2. Pattern. Figure in middle red, with darker blue-green accent. Ground of middle yellow, grayed with slight addition of the red and green. Vary with purple in place of blue-green.

3. Japanese teapot. Middle red, with background of lighter yellow and foreground of grayed middle yellow.

4. Variant on No. 3. Middle yellow, with slight addition of green. Foreground the same, with more red, and background of middle gray.

5. Group. Background of yellow-red, lighter vase in yellow-green, and darker vase of green, with slight addition of black. Vary by inversion of the colors in ground and darker vase.

6. Wall decoration. Frieze pattern made of cat-tails and leaves,—the leaves of blue-green with black, tails of yellow-red with black, and ground of the two colors united and thinned with water. Wall of blue-green, slightly grayed by additions of the two colors in the frieze. Dado could be a match of the cat-tails slightly grayer. See [Fig. 23], page 82.

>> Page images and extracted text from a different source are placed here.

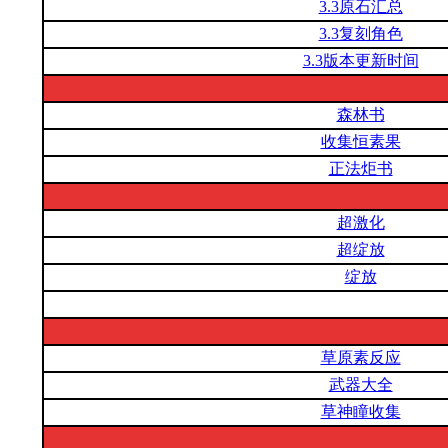
3.3原石汇总
3.3复刻角色
3.3版本更新时间
森林书
收集恒素果
正法炬书
超激化
超绽放
绽放
草原素反应
武器大全
草神瞳收集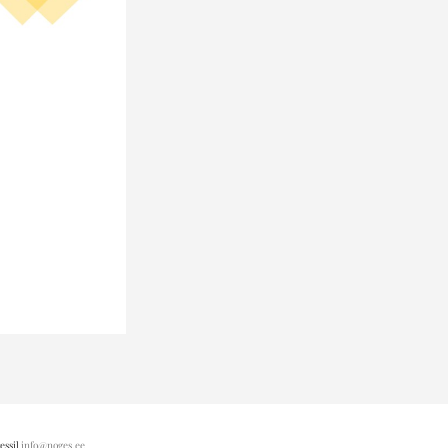
essil
info@noges.ee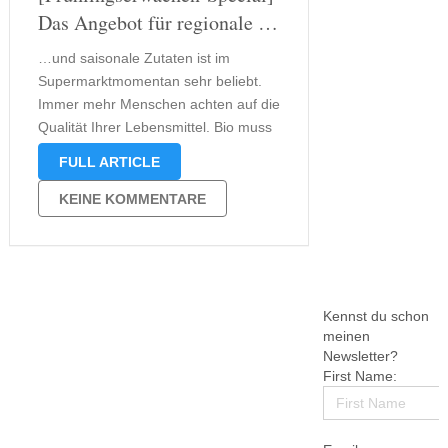
Das Angebot für regionale …
…und saisonale Zutaten ist im
Supermarktmomentan sehr beliebt.
Immer mehr Menschen achten auf die
Qualität Ihrer Lebensmittel. Bio muss
gar nicht immer sein, aber frei von
FULL ARTICLE
Zusätzen, Pestiziden und anderen
Stoffen. Lebensmittelskandale haben
KEINE KOMMENTARE
sicherlich auch ihren Teil dazu
beigetragen, dass es immer beliebter
wird, sein Obst …
Kennst du schon
meinen
Newsletter?
First Name: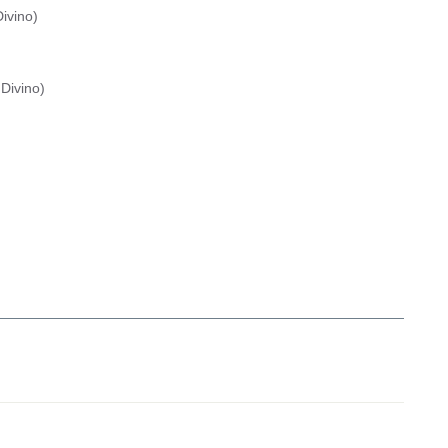
ivino
)
Divino
)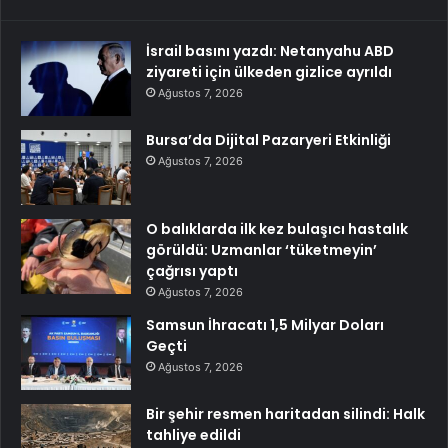
İsrail basını yazdı: Netanyahu ABD
ziyareti için ülkeden gizlice ayrıldı
Ağustos 7, 2026
Bursa’da Dijital Pazaryeri Etkinliği
Ağustos 7, 2026
O balıklarda ilk kez bulaşıcı hastalık
görüldü: Uzmanlar ‘tüketmeyin’
çağrısı yaptı
Ağustos 7, 2026
Samsun İhracatı 1,5 Milyar Doları
Geçti
Ağustos 7, 2026
Bir şehir resmen haritadan silindi: Halk
tahliye edildi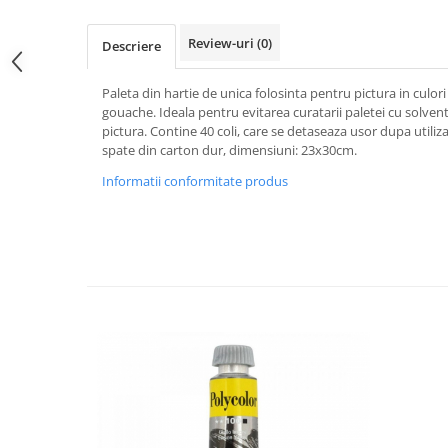
Hartie
Carton Colorat
Review-uri
(0)
Descriere
Hartie Colorata
Hartie Copiator
Paleta din hartie de unica folosinta pentru pictura in culori 
Hartie Creponata
gouache. Ideala pentru evitarea curatarii paletei cu solve
pictura. Contine 40 coli, care se detaseaza usor dupa utiliz
Hartie Foto
spate din carton dur, dimensiuni: 23x30cm.
Hartie Glasata
Informatii conformitate produs
Instrumente de scris
Accesorii scriere
Creioane automate , mine
Creioane grafice
Cu stergere
Linere
Pixuri
Rollere
Stilouri
Laminatoare si accesorii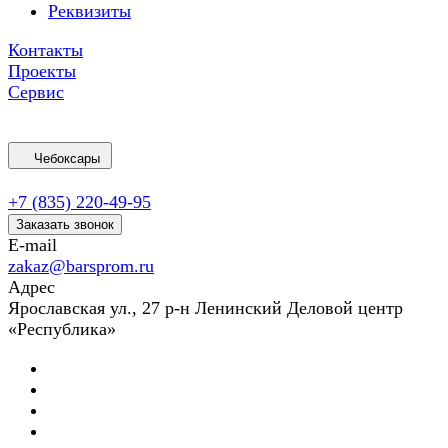
Реквизиты
Контакты
Проекты
Сервис
Чебоксары
+7 (835) 220-49-95
Заказать звонок
E-mail
zakaz@barsprom.ru
Адрес
Ярославская ул., 27 р-н Ленинский Деловой центр
«Республика»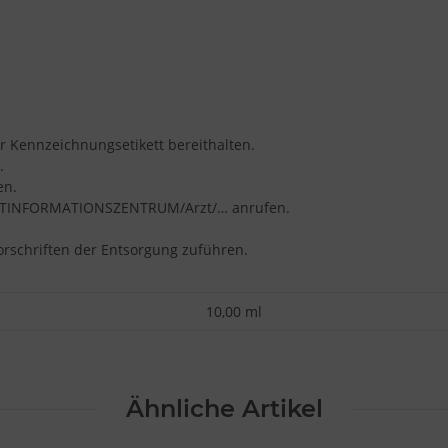
er Kennzeichnungsetikett bereithalten.
.
en.
IFTINFORMATIONSZENTRUM/Arzt/… anrufen.
orschriften der Entsorgung zuführen.
10,00 ml
Ähnliche Artikel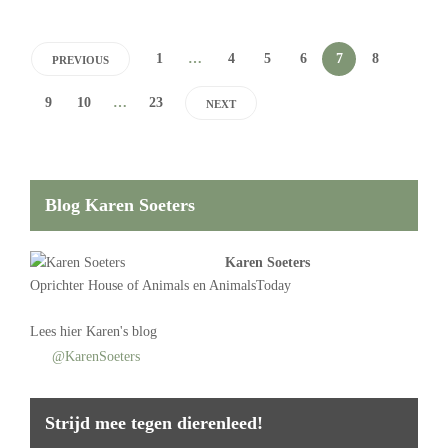
1
…
4
5
6
7
8
PREVIOUS
9
10
…
23
NEXT
Blog Karen Soeters
Karen Soeters
Oprichter
House of Animals
en AnimalsToday
Lees
hier Karen's blog
@KarenSoeters
Strijd mee tegen dierenleed!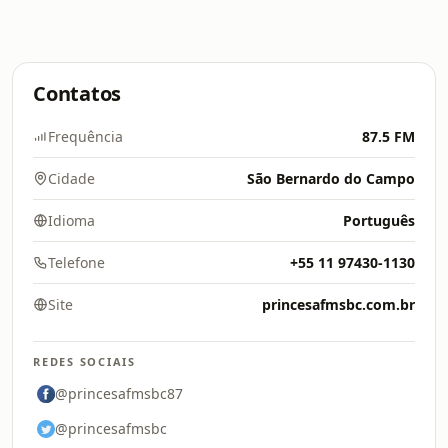
Contatos
Frequência
87.5 FM
Cidade
São Bernardo do Campo
Idioma
Português
Telefone
+55 11 97430-1130
Site
princesafmsbc.com.br
REDES SOCIAIS
@princesafmsbc87
@princesafmsbc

7. Group. Foreground in purple-blue, grayed with black. Vase of purple-red, and background in lighter yellow-red, grayed.

For analysis of the groups and means of recording them, see [Chapter III].

[23.] See Century Dictionary for definition of chroma. Under the word “color” will be found definitions of Primary, Complementary, Constants (chroma, luminosity, and hue), and the Young-Helmholtz theory of color-sensation.

[24.] It must not be assumed because so much stress is laid upon quiet and harmonious color that this system excludes the more powerful degrees. To do so would forfeit its claim to completeness. A Color Atlas in preparation displays all known degrees of pigment color arranged in measured scales of Hue, Value, and Chroma.